In the telecommunications industry, patentees are required to grant licences on Fair, Reasonable And NonDiscriminatory (FRAND) terms in return for involvement in the standard-setting process. However, the determination of which licences are and aren't FRAND has proved to be a thorny issue.
The decision in Unwired Planet v Huawei in 2017 established that there is only one FRAND licence, and the FRAND licence may be global. Justice Birss further ruled that English courts have the jurisdiction to set the terms of a global FRAND licence. As Huawei refused a global FRAND licence, Unwired Planet was entitled to an injunction.
Huawei duly appealed to the Court of Appeal, which considered three issues:
Did the FRAND licence need to be global?
The Court of Appeal maintained that a FRAND rate may be global depending on the circumstances. In this case, a global licence, rather than a UK licence, is FRAND. However, the Patents Court erred in finding there is only one set of FRAND terms. An SEP owner meets their obligation by offering any set of terms which is considered to be FRAND.
Should Huawei be given the same royalty rate that Unwired Planet had agreed with Samsung?
The Court of Appeal maintained that FRAND does not require "hard-edged"
non-discrimination. If an SEP owner charges one licensee a rate that is less than a FRAND rate, the SEP owner is not necessarily required to offer the lower rate to other licensees to meet their FRAND obligation.

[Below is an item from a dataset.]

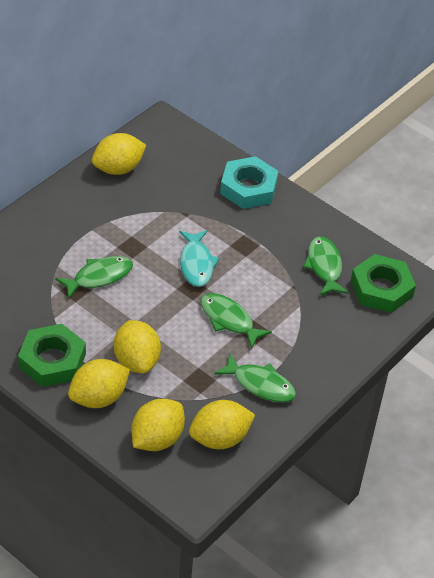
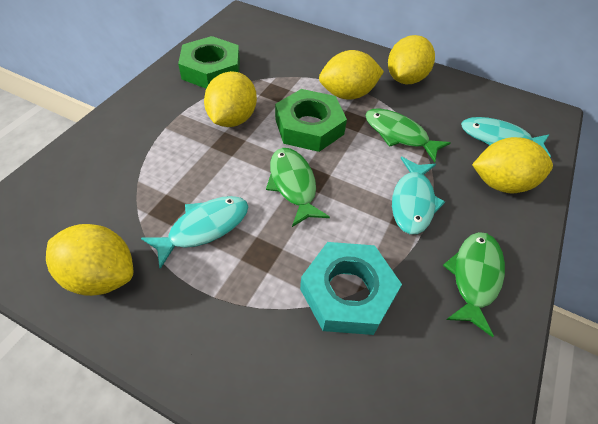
green fish: [55,256,133,299] [201,293,272,349] [214,353,296,403] [303,236,349,296] = 4 -> [266,148,330,227] [365,108,451,162] [443,232,505,337] = 3
turquoise fish: [179,230,220,287] = 1 -> [141,196,248,269] [392,157,445,234] [461,117,551,157] = 3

Was Unwired Planet entitled to an injunction given that it did not give notice or offer a FRAND licence?
Huawei argued that Unwired Planet abused its dominant position, as the steps for negotiation outlined in a transitional case Huawei v ZTE  Bus LR 1261 were not followed. The Court of Appeal found that the steps outlined in Huawei v ZTE are a safe harbour, rather than a mandatory requirement. In this case, Unwired Planet did not abuse its position and therefore was entitled to an injunction.
The saga is not over yet, however, as Huawei has recently been given permission to make a further appeal to the Supreme Court.